Incorporating sustainability into the Industry Transformation Map scheme will also be relevant to this ambition.
Economic considerations aside, there is also increased awareness and concern over climate change, especially among the youths who will suffer from the consequences of present-day inaction.
Back in 2019, former Minister for the Environment and Water Resources (now Ministry of the Environment and Sustainability) Masagos Zulkifli had highlighted how youths around the world have taken to the streets to demand more to be done about climate change. Singapore too had its first-ever climate rally.
It is, therefore, important for the country leaders to take the lead and instill confidence among people.
Speaking to the media at the end of Janaury 2021, Ng said that at least 11 MPs will be speaking up on environmental issues, including six from the GPC.
The motion is definitely an effort to show young Singaporeans that the politicians do care about climate change.
But will the recommendations address their worries and doubtfulness sufficiently?
What will environmentalists look out for?
To assuage concerned Singaporeans, the GPC members will have to convince that these well-meaning recommendations are meaningful ones.
The challenge is that some of these recommendations are not new.
For example, Minister for the Environment and Sustainability had previously announced that the public sector will take the lead in improving its procurement standards.
Carbon tax is not new either.
The first payment of carbon tax was supposed to be in 2020 and to be reviewed three years later in 2023 to a higher sum.
One question that the GPC might face will be its recommendation to review carbon tax every five years.
Why not every three years?
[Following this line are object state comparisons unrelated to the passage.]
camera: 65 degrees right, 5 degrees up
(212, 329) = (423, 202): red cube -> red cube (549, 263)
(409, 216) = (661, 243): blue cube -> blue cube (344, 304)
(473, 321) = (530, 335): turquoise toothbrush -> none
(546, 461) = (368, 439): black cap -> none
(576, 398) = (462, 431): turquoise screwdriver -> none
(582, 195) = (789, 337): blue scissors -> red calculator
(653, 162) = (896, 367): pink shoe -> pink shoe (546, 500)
Also, what defines "an appropriate time"?
Will 2021 be a better year to discuss carbon tax than last year?
Some recommendations might face scepticism from environmentalists and these include adding climate defence into Total Defence pillars -- if you remember the tagline of 2019's climate rally: "This is not a total defence drill."
It will be interesting to look at the suggestions the GPC has to expand climate education in schools.
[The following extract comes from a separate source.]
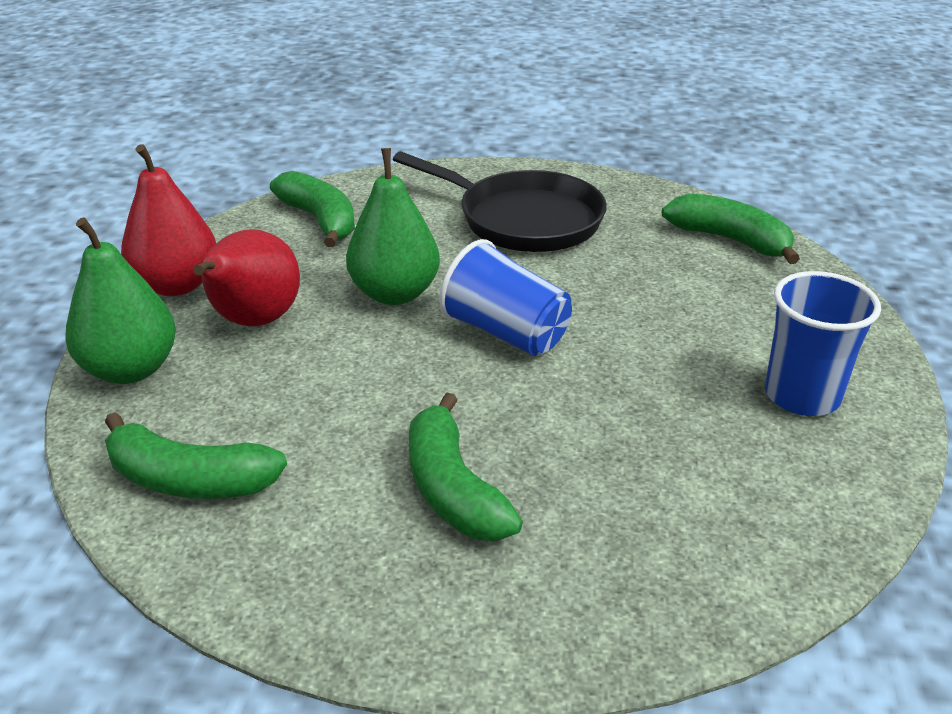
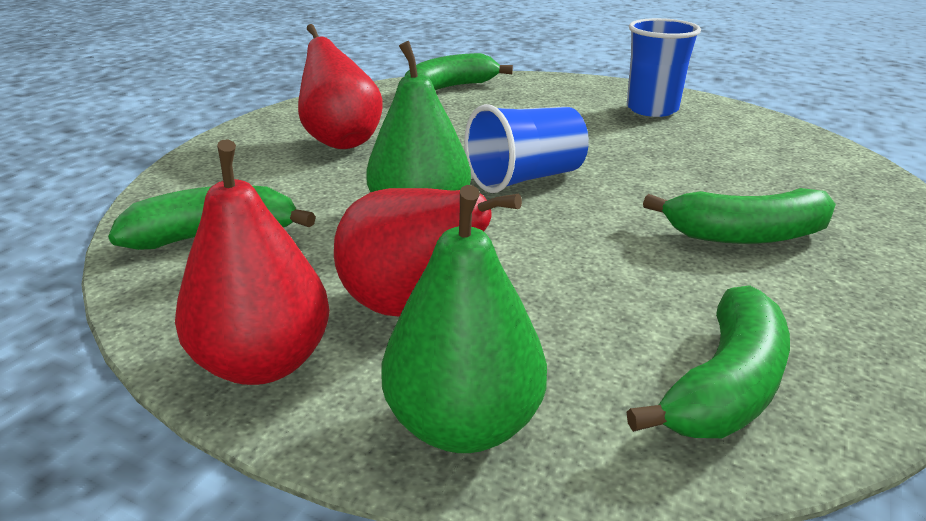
camera: 70 degrees left, 5 degrees down
(523, 219) = (341, 141): black pan -> red pear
Hopefully, it can go beyond field trips to Singapore Sustainable Gallery and include climate education for teachers as well.
Nevertheless, embedding climate narratives into the curriculums and Total Defence is crucial.
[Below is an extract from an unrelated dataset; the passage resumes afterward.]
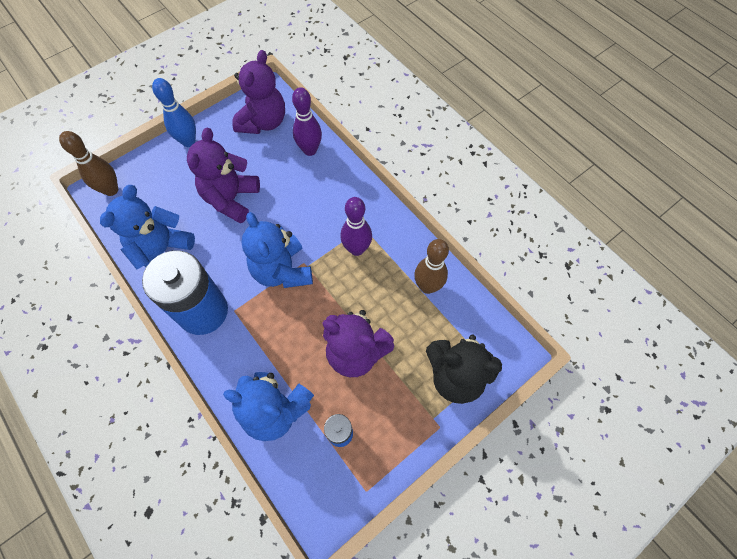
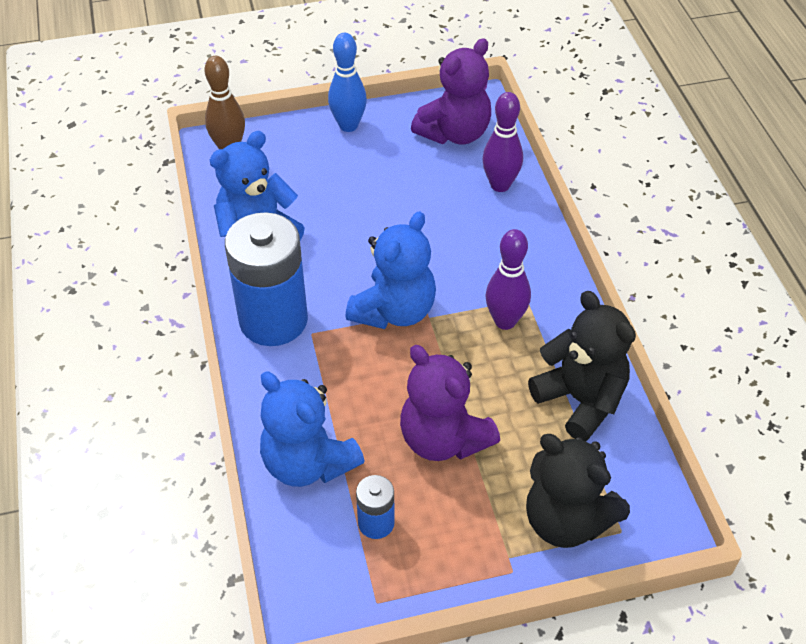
camera: 25 degrees right, 15 degrees down
(231, 199) = (370, 207): purple teddy bear -> none
(282, 271) = (394, 311): blue teddy bear -> blue teddy bear turned 150 degrees counterclockwise
(427, 286) = (580, 400): brown bowling pin -> black teddy bear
Because clearly, not everyone in Singapore is a climate change believer:
It should be lauded that many of these recommendations are mitigative measures, focusing on how to reduce Singapore's carbon emissions.
The review of the Green Mark Scheme is notable as buildings that are certified as Green Mark Silver, Gold, Platinum, or Zero Energy can be extremely concrete-intensive, the People's Action Party's youth wing identified.
Concrete contributes around 8 per cent of the world’s carbon emissions.
Therefore, it is necessary to propose to include a Concrete Usage Index as a mandatory criterion of the Green Mark scheme.
Some matters not raised
The list of recommendations, however, did not focus much on nature-based solutions and concerns over sustainable development.
The public outcry over development plans on Clementi forest and Dover forest showed that this is an issue close to Singaporeans' hearts and will be the elephant in the room during this Parliament sitting.
How politicians discuss and debate over this issue that concerns a delicate balance between conservation and development will affect public perception of the House's commitment to sustainability and climate change.